There’s been a break in 30-year-old cold case mystery at the Jersey Shore after experts confirmed skeletal remains found on three beaches belonged to a 19th-century boat captain.

The bones from a leg, arm and fragments of a cranium discovered on the beaches of Ocean City, Margate and Longport between 1995 and 2013 had yielded no answers until now.

Authorities said the remains belong to 29-year-old Captain Henry Goodsell, who died at sea 181 years ago.

Advances in DNA technology first tied the bones to the same person after cold case detectives with the state police turned to the Investigative Genetic Genealogy Center at Ramapo College of New Jersey last year.

“Our job was to figure out who that individual was that the bones belonged to,” Cairenn Binder of the college’s IGG Center said.

Initially, experts weren’t even sure how old the bones were.

“We kind of kept going back and forth between, are they historic? Are they not historic?” New Jersey State Police Forensic Anthropologist Dr. Anna Delaney said. “This is absolutely amazing because after all of this time, Henry has his name.”

Students at the school launched a search for genetic relatives and built out family trees that revealed ancestral ties to Connecticut. They also started looking into records of shipwrecks. It was that creative step that really helped them narrow in on the person’s identity.

“Delving into those they identified this ship, which then led to the ship captain,” Ramapo’s IGG Center Director David Gurney explained.

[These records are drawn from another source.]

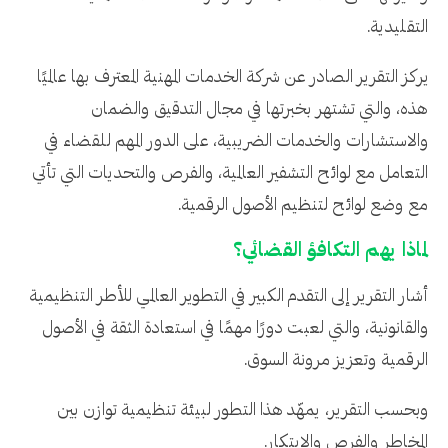
التقليدية.
يركز التقرير الصادر عن شركة الخدمات المهنية المعترف بها عالميًا
هذه، والتي تشتهر بخبرتها في مجال التدقيق والضمان
والاستشارات والخدمات الضريبية، على الدور المهم للقضاء في
التعامل مع لوائح التشفير العالمية، والفرص والتحديات التي تأتي
مع وضع لوائح لتنظيم الأصول الرقمية.
لماذا يهم التكافؤ القضائي؟
أشار التقرير إلى التقدم الكبير في التطوير العالمي للأطر التنظيمية
والقانونية، والتي لعبت دورًا مهمًا في استعادة الثقة في الأصول
الرقمية وتعزيز مرونة السوق.
وبحسب التقرير، يمهّد هذا التطور لبيئة تنظيمية توازن بين
المخاطر والفرص والابتكار.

Goodsell was the captain of the Oriental which was a schooner that was transporting marble from Connecticut to Philadelphia for Girard College in 1844. But, on that voyage, the Oriental went down just off of the coast of Brigantine and the entire crew was killed.

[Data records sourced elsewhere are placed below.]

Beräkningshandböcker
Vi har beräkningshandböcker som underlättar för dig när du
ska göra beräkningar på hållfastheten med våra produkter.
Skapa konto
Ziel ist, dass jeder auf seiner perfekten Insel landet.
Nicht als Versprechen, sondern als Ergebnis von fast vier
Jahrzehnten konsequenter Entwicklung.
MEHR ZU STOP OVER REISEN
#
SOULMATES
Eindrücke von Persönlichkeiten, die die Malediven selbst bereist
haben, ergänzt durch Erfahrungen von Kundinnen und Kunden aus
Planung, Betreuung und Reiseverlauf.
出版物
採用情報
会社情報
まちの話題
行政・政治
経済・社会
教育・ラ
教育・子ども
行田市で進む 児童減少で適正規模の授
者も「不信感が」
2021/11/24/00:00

Investigators were able to track down Goodsell’s great-great-granddaughter in Maryland. She provided a DNA sample that did confirm the captain’s identity.

“To our knowledge, this is the oldest case that’s ever been solved with investigative genetic genealogy,” Binder said.

As of this writing, Goodsell’s family does not want his bones so they will stay at a state repository indefinitely.